Records excerpted from a collection
-*-*-
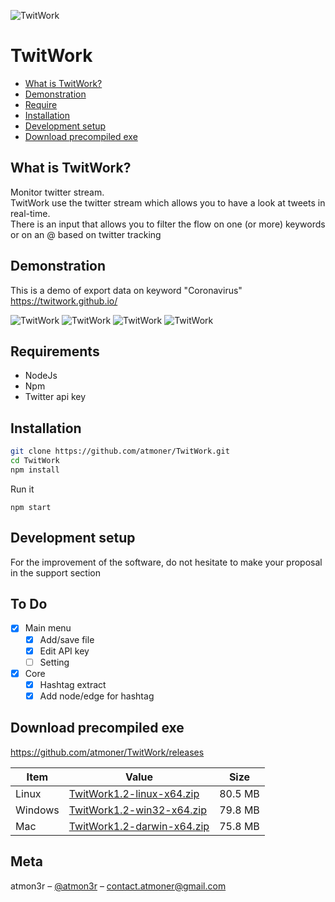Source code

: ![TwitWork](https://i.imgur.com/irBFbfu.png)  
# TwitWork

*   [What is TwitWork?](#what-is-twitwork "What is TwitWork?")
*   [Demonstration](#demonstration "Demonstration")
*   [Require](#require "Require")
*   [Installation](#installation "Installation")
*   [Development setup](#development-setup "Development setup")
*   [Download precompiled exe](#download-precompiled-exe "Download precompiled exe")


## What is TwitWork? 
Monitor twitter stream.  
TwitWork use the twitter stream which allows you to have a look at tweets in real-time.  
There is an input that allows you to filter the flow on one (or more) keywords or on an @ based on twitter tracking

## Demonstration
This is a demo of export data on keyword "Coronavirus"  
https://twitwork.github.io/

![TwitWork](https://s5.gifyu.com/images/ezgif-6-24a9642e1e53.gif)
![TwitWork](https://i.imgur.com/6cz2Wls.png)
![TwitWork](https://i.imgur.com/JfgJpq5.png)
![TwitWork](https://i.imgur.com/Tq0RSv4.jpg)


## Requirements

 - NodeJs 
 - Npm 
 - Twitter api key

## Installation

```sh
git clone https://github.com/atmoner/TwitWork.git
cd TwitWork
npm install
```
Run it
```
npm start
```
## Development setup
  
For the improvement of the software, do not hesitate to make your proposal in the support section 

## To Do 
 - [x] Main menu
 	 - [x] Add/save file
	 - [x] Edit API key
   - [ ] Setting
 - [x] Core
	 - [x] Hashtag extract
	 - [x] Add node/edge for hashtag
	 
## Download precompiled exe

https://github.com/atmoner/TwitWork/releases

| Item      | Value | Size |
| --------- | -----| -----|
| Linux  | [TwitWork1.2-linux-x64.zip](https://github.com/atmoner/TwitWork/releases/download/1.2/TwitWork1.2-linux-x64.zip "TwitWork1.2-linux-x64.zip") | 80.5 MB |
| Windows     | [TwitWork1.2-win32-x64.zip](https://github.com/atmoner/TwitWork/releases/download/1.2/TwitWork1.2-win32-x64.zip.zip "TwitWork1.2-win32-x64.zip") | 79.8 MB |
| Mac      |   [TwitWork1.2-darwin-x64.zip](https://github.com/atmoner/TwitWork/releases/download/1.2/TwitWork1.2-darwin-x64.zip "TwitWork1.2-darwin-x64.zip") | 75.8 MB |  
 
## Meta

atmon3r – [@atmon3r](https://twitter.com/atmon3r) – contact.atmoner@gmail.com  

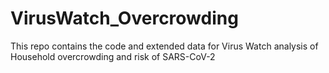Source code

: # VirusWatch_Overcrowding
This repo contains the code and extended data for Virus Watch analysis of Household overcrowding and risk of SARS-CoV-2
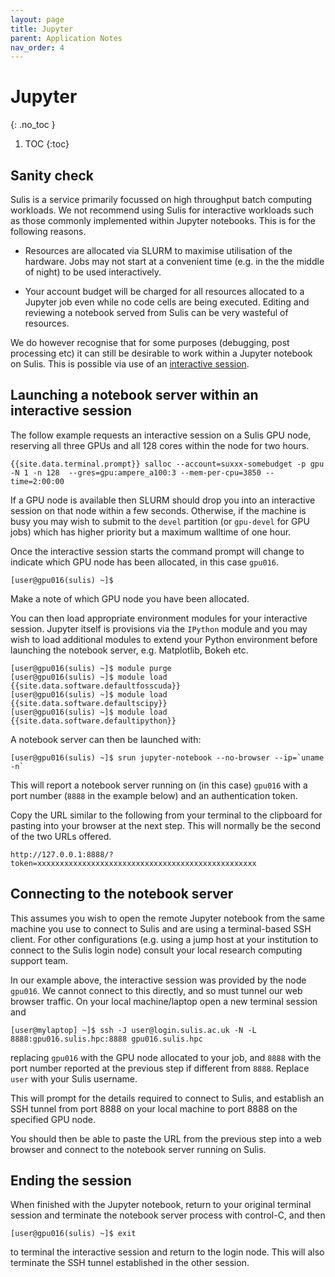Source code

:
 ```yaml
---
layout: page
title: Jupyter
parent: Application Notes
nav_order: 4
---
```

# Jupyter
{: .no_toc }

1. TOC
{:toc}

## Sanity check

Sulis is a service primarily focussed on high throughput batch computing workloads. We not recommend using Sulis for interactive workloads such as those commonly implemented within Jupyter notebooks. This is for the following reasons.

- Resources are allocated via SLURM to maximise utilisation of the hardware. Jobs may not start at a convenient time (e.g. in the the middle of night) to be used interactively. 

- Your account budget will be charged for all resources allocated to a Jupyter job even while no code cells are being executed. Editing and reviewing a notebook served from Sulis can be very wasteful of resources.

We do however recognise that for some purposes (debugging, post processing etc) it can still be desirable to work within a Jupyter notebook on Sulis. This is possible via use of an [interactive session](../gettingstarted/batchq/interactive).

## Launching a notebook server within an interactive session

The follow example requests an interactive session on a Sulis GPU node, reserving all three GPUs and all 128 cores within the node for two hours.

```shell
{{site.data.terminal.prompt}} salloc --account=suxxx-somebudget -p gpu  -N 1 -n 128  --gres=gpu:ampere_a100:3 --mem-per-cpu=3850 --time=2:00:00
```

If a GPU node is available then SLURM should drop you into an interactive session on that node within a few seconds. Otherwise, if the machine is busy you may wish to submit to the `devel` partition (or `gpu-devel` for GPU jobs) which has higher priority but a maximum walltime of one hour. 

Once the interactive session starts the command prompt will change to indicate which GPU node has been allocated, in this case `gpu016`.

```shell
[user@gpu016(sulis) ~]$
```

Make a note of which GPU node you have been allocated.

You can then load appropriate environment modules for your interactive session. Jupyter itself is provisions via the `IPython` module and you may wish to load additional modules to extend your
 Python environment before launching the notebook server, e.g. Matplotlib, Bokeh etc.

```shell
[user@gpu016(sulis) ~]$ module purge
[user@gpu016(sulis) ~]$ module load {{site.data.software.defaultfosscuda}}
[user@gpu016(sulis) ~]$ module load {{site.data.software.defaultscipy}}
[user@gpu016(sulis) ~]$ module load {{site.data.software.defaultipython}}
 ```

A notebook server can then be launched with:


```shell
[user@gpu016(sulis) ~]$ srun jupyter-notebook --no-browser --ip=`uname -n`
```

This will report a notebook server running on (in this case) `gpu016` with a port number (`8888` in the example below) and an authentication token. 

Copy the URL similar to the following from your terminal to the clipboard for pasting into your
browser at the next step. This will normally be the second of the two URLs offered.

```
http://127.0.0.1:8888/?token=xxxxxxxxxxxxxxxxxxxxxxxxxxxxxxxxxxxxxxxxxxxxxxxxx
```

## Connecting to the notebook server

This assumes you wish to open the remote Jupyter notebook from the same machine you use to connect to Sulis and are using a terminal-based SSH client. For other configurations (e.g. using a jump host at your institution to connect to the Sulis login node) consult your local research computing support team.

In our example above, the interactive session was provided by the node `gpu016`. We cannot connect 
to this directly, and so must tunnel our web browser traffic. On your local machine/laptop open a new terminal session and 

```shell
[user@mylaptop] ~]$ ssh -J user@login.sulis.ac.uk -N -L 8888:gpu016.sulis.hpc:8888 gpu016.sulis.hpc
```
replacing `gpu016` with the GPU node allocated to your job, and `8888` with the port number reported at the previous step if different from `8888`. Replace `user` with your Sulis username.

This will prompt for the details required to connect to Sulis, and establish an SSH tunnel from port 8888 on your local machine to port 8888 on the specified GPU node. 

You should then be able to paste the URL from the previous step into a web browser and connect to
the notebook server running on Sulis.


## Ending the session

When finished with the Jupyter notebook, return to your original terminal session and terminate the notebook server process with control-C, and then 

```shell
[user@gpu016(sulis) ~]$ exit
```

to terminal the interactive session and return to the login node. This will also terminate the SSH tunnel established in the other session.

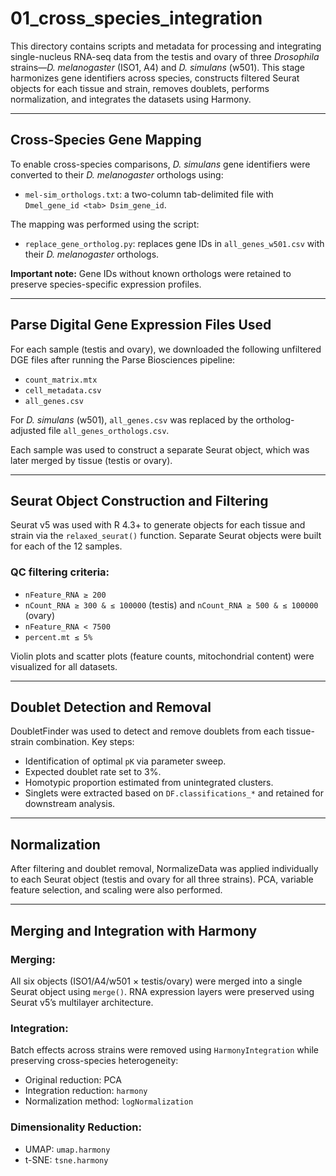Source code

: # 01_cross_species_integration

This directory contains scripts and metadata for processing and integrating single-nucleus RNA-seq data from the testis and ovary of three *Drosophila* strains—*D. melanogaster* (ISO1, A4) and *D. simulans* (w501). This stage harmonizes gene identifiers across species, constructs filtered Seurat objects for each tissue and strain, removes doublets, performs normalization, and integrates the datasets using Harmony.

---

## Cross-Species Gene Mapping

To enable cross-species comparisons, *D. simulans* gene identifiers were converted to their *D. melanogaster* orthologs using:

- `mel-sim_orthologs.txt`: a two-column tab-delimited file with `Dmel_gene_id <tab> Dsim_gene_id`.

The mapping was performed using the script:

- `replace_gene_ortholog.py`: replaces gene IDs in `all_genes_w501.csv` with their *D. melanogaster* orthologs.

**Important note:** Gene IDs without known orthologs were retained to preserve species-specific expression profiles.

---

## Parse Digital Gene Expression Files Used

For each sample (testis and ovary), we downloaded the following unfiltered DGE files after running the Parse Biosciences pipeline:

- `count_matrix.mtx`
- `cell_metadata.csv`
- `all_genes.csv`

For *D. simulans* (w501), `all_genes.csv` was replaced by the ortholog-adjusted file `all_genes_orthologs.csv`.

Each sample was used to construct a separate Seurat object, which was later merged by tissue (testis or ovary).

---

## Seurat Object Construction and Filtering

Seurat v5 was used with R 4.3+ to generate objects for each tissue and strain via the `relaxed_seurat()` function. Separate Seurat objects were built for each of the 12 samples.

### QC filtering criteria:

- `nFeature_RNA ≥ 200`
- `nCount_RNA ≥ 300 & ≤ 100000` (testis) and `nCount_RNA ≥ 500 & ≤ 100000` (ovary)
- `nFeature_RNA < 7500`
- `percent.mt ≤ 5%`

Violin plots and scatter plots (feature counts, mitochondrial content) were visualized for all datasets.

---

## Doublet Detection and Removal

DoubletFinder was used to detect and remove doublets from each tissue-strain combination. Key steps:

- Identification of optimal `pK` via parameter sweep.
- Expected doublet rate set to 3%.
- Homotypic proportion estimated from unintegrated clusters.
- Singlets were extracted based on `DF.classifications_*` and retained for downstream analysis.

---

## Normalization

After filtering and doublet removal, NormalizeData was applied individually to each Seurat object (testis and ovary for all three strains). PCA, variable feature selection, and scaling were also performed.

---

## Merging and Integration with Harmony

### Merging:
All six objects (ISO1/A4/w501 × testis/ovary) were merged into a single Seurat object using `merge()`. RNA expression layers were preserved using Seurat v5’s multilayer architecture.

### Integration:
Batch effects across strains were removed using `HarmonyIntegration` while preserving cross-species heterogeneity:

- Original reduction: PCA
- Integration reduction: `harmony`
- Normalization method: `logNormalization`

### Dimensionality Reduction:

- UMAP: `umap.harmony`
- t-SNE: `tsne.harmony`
-*-*-
#### TASK ITEM:
Copy the lines of the entries above that mention "login".

#### FINISHED TASK:
This assumes you wish to open the remote Jupyter notebook from the same machine you use to connect to Sulis and are using a terminal-based SSH client. For other configurations (e.g. using a jump host at your institution to connect to the Sulis login node) consult your local research computing support team.
[user@mylaptop] ~]$ ssh -J user@login.sulis.ac.uk -N -L 8888:gpu016.sulis.hpc:8888 gpu016.sulis.hpc
to terminal the interactive session and return to the login node. This will also terminate the SSH tunnel established in the other session.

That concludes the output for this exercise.